Linear Regression - Least Squares Without Orthogonal Projection

There are multiple ways one can arrive at the least squares solution to linear regression. I’ve always seen the one using orthogonality, but there is another way which I’d say is even simpler, especially if you’ve done any calculus. Let’s define the problem first.

Given a matrix \(N \times M\) matrix \(X\) of inputs, and a vector \(y\) of length \(N\) containing the outputs, the goal is to find a weight vector \(w\) of length \(M\) such that:

$$ X w \approx y $$

The reason we’re using a \(\approx\) instead of \(=\) is that we’re not expecting to fit the line exactly through are training examples, as real world data will contain some form of noise.

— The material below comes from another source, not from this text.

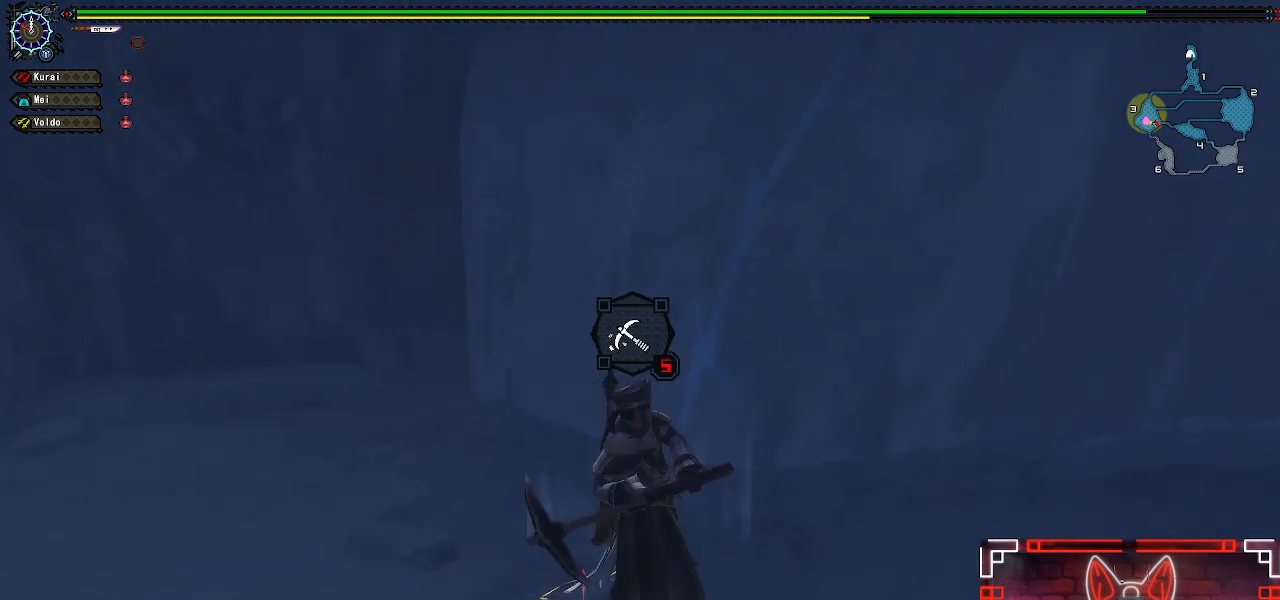
{"buttons": ["DPAD_RIGHT"], "left_stick": "center", "right_stick": "center", "events": [[83, "B", "up"], [100, "DPAD_RIGHT", "down"], [167, "B", "down"], [283, "B", "up"], [367, "B", "down"], [467, "B", "up"]]}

To find a best possible fit we’ll create a loss function which tells us how well our line fits the data, and then try to minimize the loss. A common choice for regression is the sum of squared errors loss (denoted \(L\)), which is defined as:

$$ L = \sum_{i = 1}^{N} \left( X_iw - y_i \right)^2 $$

We can also write this in vector notation using a squared L2 norm

$$ L = || Xw - y ||^2 $$

Now here comes the fun part. Because our loss \(L\) is a convex function, it only has a single global minimum, for which we can solve analytically by simply taking a derivative with respect to \(w\) and setting that equal to zero. Before we get into that, let’s re-write the loss \(L\) to a form which is more suitable for differentiation:

$$ \begin{align} L = || Xw - y ||^2 &= (Xw - y)^T (Xw - y) \\\\ &= (y^T - w^T X^T) (Xw - y) \\\\ &= y^T X w - y^T y - w^T X^T X w \\\\ &= y^T X w + w^T X^T y - y^T y - w^T X^T X w \\\\ &= y^T X w + (y^T X w)^T - y^T y - w^T X^T X w & \text{transpose of a scalar is a scalar} \\\\ &= y^T X w + y^T X w - y^T y - w^T X^T X w \\\\ &= 2 y^T X w - y^T y - w^T X^T X w \\\\ \end{align} $$

Before moving any further, let us derive a few vector derivative rules (no pun intended). First, the \(i\)-th row of \(Ax\) is defined as follows:

$$ \left( Ax \right)_i = \sum_{j=1}^{M} A_{ij} x_j = A_{i1} x_1 + A_{i2} x_2 + \dots + A_{iM} x_M
$$

Now if we take a derivative with respect to \(x_j\) we’d get:

$$ \begin{align} \frac{\partial}{\partial x_j} \left( Ax \right)_i &= \frac{\partial}{\partial x_j} \left(A_{i1} x_1 + A_{i2} x_2 + \dots + A_{iM} x_M \right) \\\\ &= \frac{\partial}{\partial x_j} \left(A_{i1} x_1 + A_{i2} x_2 + \dots + A_{ij} x_j + \dots + A_{iM} x_M \right) \\\\ &= \frac{\partial}{\partial x_j} A_{i1} x_1 + \frac{\partial}{\partial x_j} A_{i2} x_2 + \dots + \frac{\partial}{\partial x_j} A_{ij} x_j + \dots + \frac{\partial}{\partial x_j} A_{iM} x_M \\\\ &= 0 + 0 + \dots + \frac{\partial}{\partial x_j} A_{ij} x_j + \dots + 0 \\\\ &= A_{ij} \end{align} $$

So this means if we take the \(i\)-th row of the matrix and derive it by the \(j\)-th element in \(x\), we get back \(A_{ij}\). As a result, we get to a nice simple equation:

$$ \frac{d}{dx} Ax = A $$

While nice, this doesn’t get us very far. We also need to figure out what happens in the case when the vector is on the left as a row vector, as in \(x^T A\)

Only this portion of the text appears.